Grande Troia

di
genere
etero

Le parole di lui, roca la voce, risuonarono nell'aria densa: "Grande Troia". La pronunciò con un misto di riverenza e brama pura, gli occhi fissi su di lei, sul rigoglio della sua carne esposta. Il suo membro, già in piena erezione, pulsava come un desiderio autonomo, un testimone della pulsione primordiale che li legava in quel momento. Davanti a quella fica succosa, la promessa di un piacere indicibile, lui non riusciva a contenere la sua esuberanza.

Lei, con un gesto lento e deliberato, diede seguito all'attesa. Le sue dita sfiorarono i bottoni, li sbottonarono con studiata lentezza. L'abito scivolò via come una seconda pelle, rivelando un corpo che era un inno alla sensualità. Si denudò senza fretta, la sua nudità non era timida, ma una dichiarazione. Aprì le gambe, un invito tangibile, mentre il bicchiere di vino teneva ancora stretto tra le dita. "Se mi fai godere prima che finisca il vino", disse, la sua voce un miele amaro, "potrò essere la tua Troia". L'ultima goccia di quel nettare ambrato sarebbe stata il sigillo del loro patto.

Lui si gettò nell'impresa con una ferocia studiata. Ogni stimolo era calcolato, ogni movimento un passo verso l'apice. Lei, sicura del suo potere, monitorava l'avanzata, certi che il tempo avesse reso i suoi ritmi perfetti, il controllo saldo nelle sue mani. Ma l'uomo aveva altri piani. Con una tecnica che sfidava la sua comprensione, non si concentrò dove lei si aspettava. Il suo cazzo, in un movimento tanto inaspettato quanto audace, si insinuò in un punto che non sapeva esistesse, un nervo segreto, un centro del piacere nascosto.

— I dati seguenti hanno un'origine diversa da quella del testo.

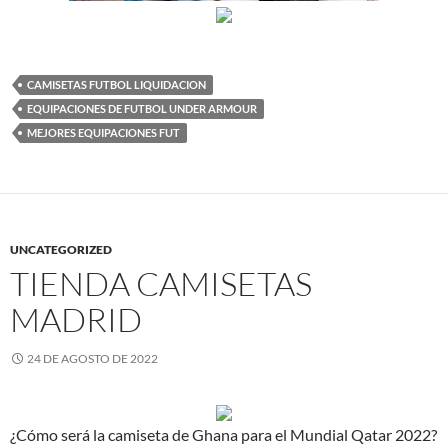
CAMISETAS FUTBOL LIQUIDACION
EQUIPACIONES DE FUTBOL UNDER ARMOUR
MEJORES EQUIPACIONES FUT
UNCATEGORIZED
TIENDA CAMISETAS
MADRID
24 DE AGOSTO DE 2022
¿Cómo será la camiseta de Ghana para el Mundial Qatar 2022?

Un urlo prolungato squarciò l'aria. Non era un grido di dolore, ma l'esplosione pura di una sensazione inimmaginabile. Il bicchiere le sfuggì, il vino rosso si sparse sul tappeto in una macchia violacea crescente. Tre orgasmi, concentrati in un unico istante, le fecero tremare ogni fibra del corpo. "Ma cosa diavolo è stato?", balbettò, gli occhi sgranati, ancora scossa dalla tempesta che l'aveva travolta.

Lui accennò un sorriso, il sudore che gli imperlava la fronte. "Tecnica orientale", mormorò. La sua voce era un sospiro soddisfatto. Si ripromise nel suo sguardo: "Allora, sarai la mia Troia?".

Lei scolò l'ultima, amara goccia di vino, il gesto definitivo. Si alzò, la certezza del suo corpo riaffermata, ma con una nuova consapevolezza di territori inesplorati. Senza esitazione, si pose a quattro zampe sul tavolo di legno massiccio, la schiena inarcata come un ponte, i capelli lunghi che le ricadevano sulle spalle. "Sono la tua Troia", disse, la voce roca, profonda, ridestata. E poi aggiunse, senza filtri, senza un'ombra di esitazione: "Scopami nel culo".

Lui non si fece pregare. Con un ringhio gutturale, si posizionò dietro di lei. Il caldo umido tra le natiche fu il preludio. Il suo cazzo, duro e prepotente, trovò la sua via con una decisa brutalità. Ogni spinta era un colpo secco, uno scontro di carni che riempiva l'aria di suoni umidi e gutturali. Lei si aggrappò al bordo del tavolo, le dita che scavavano nel legno, mentre le sue urla si mescolavano al ritmo implacabile dell'uomo. Era un'unione cruda, primordiale, senza fronzoli, pura forza e istinto che si scontravano e si fondevano nel buio della stanza. Non c'era arte, solo la necessità fisica, la fame di entrambi che trovava sfogo in un atto animalesco, senza compromessi.